'Boy Wells' is actually the stage name of Mark Schultz, and, myself a lover of comic books (a shame I wear proudly, just like Fellini and Jodorowsky!), I have to wonder if the alternate sobriquet was adopted because of Cadillacs & Dinosaurs artist Mark Schultz. Or maybe it was just one of those fairly common blues things. Doesn't matter, because there are more than a few elements you need to know about Wells, the first of which is that, in Blue Skies, he first, in one of many very satisfying instrumental numbers (Mr. Coluzzi), displays a velvety smooth style highly reminiscent of Harvey Mandel mixed with Jeff Baxter and Lee Ritenour. Then add in the death-defying bass work of John Prevetti (God, can this guy play!) and you have a resultant sound moving into steel-melting intensity.
The very next cut, World Weary and Blue, finds Wells bending the fretboard around his forearm with a blazing middle eight while Jimi Lee wails away in the background on a trustily righteous harp. Then jump over to rootsy numbers like Tin Winter and Traveller, instrumentals both, with banjo, mando, and fiddle laying into son o' the sod melodies. Love in Vain, Wells' own penning and not the Stones standard, strongly crafts a Town Without Pity atmosphere complete with trademark wet-night-streets sax and a keening lead solo from his melancholy guitar. The gent also belts out vocals throughout the disc, cutting through the speakers at times like Pat Travers.

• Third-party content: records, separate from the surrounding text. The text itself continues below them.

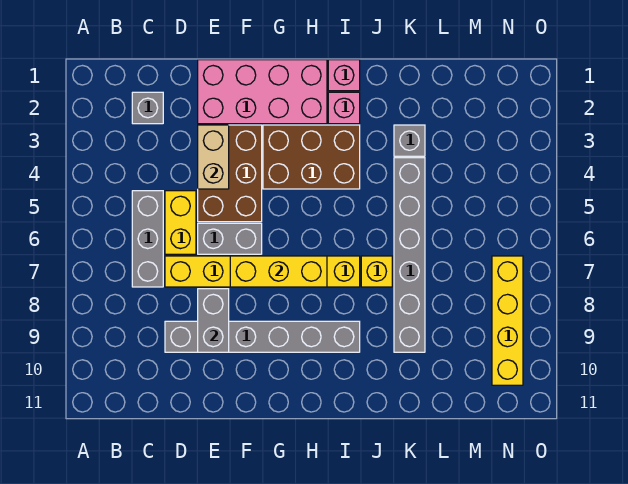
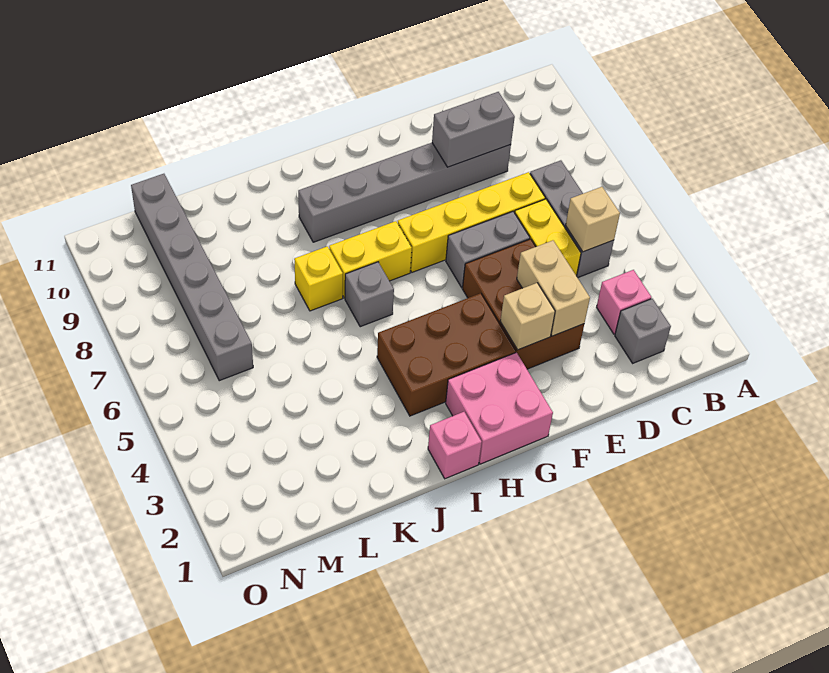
none -> tan brick C5 level 2
pink brick E1:H2 level 1 -> pink brick G1:H2 level 1
grey brick E8:E9 level 2 -> grey brick D9:E9 level 2
none -> tan brick F3 level 2
yellow brick F7:H7 level 2 -> none
pink brick I2 level 1 -> pink brick C3 level 1
grey brick K3 level 1 -> grey brick I6 level 1
grey brick K4:K9 level 1 -> grey brick M6:M11 level 1
yellow brick N7:N10 level 1 -> none

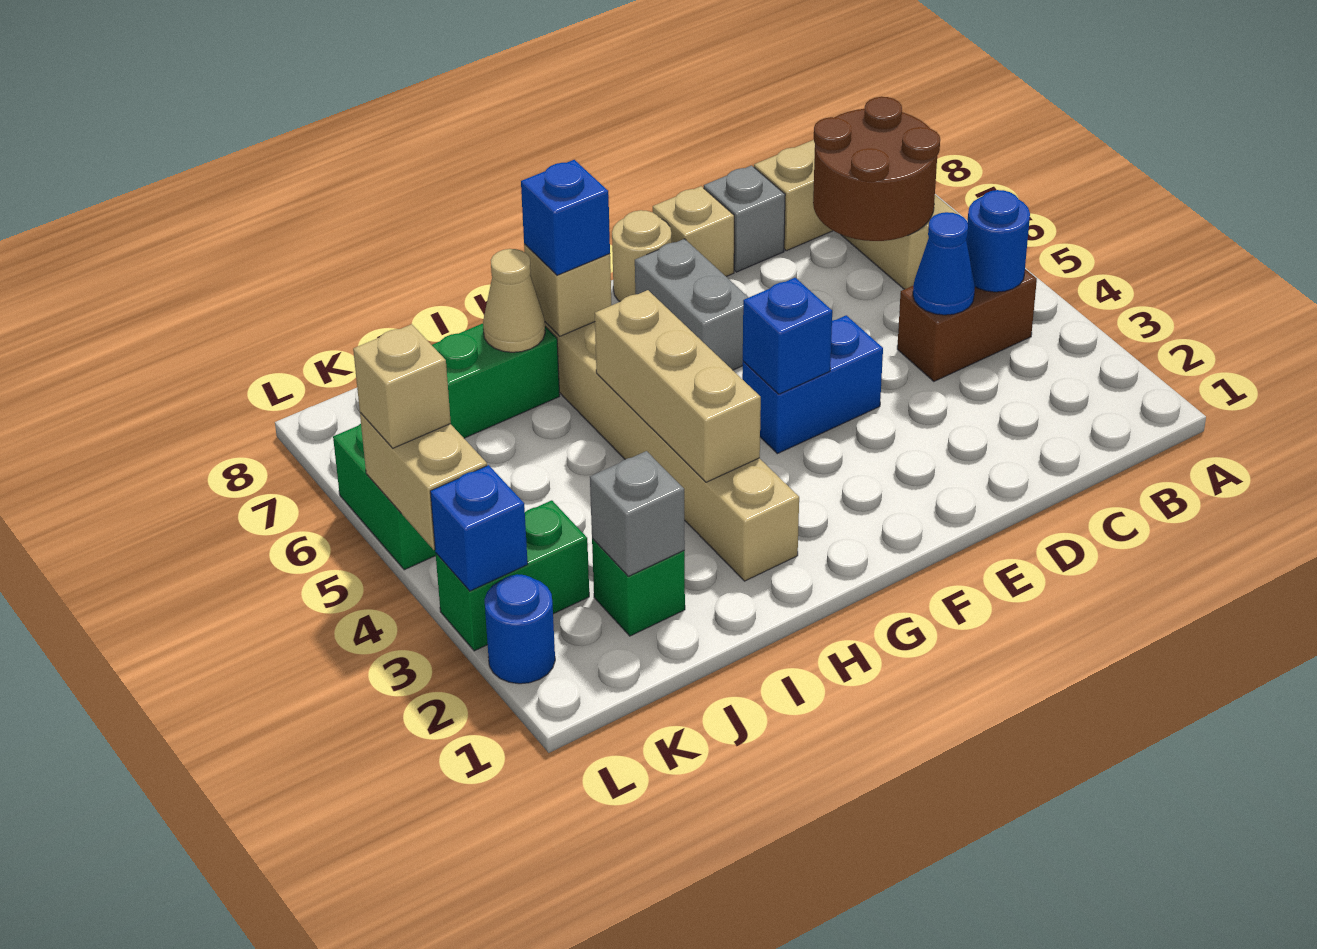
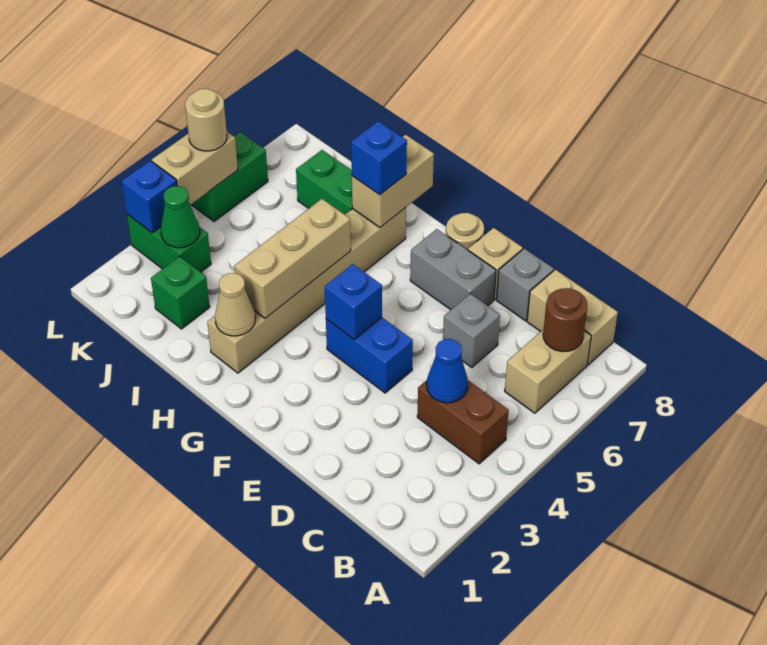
blue round brick B4 level 2 -> none
brown round brick B6:C7 level 2 -> brown round brick B7 level 2
grey brick F6:F7 level 1 -> grey brick E7:F7 level 1
tan brick H7 level 2 -> tan brick H7:H8 level 2
tan cone I7 level 2 -> tan cone H2 level 2
grey brick J2 level 2 -> grey brick D6 level 1
none -> green cone K3 level 2
blue round brick L2 level 1 -> none
tan brick L5 level 3 -> tan round brick L5 level 3

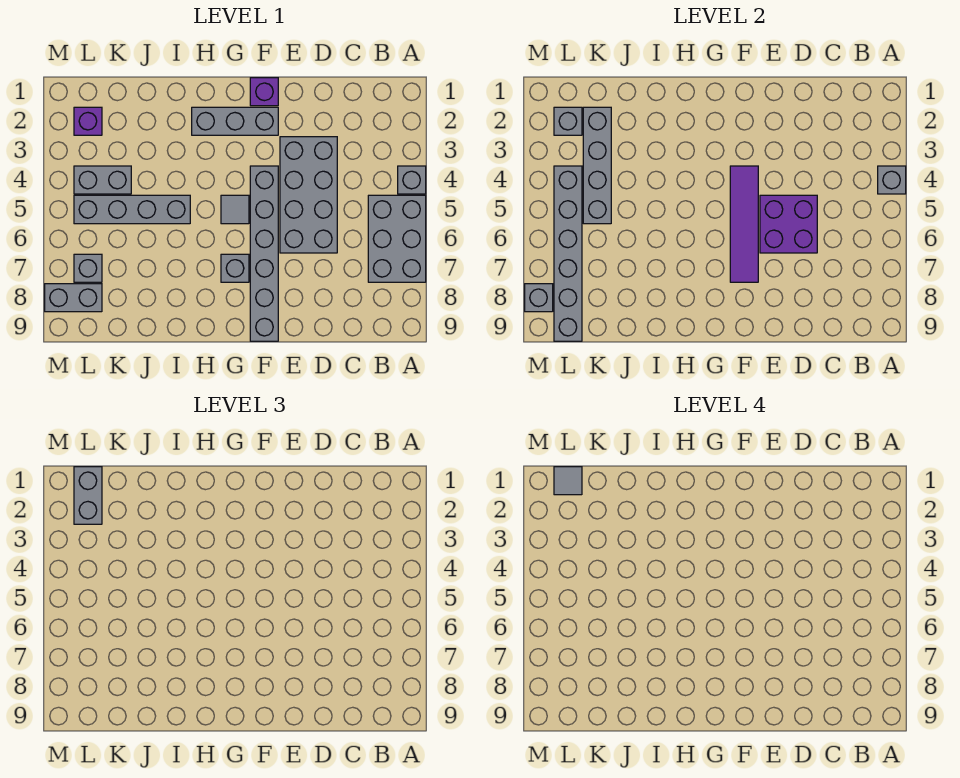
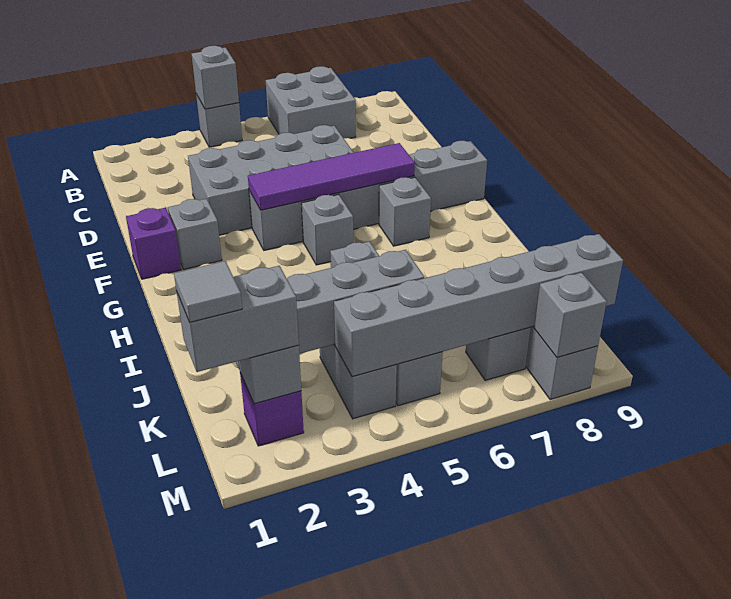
grey brick A5:B7 level 1 -> grey brick A6:B7 level 1
purple brick D5:E6 level 2 -> none
grey brick F2:H2 level 1 -> grey brick F2 level 1
grey tile G5 level 1 -> grey brick G5 level 1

There's a lot of versatility here, at times jazzy, then bluesy, then rootsy, and later cinematic. Some of the instrumental atmospheres occasionally verge into Jeff Beck Blow by Blow territory, but the entirety of the CD prefers to rest on the blue side. Nonetheless, Wells would also be a dynamic and moody score-music composer, something Clapton attempted for a while to middling success. This gent, on the other hand, would blow all that out of the water, closer to Knopfler's such work but with markedly more accentuation.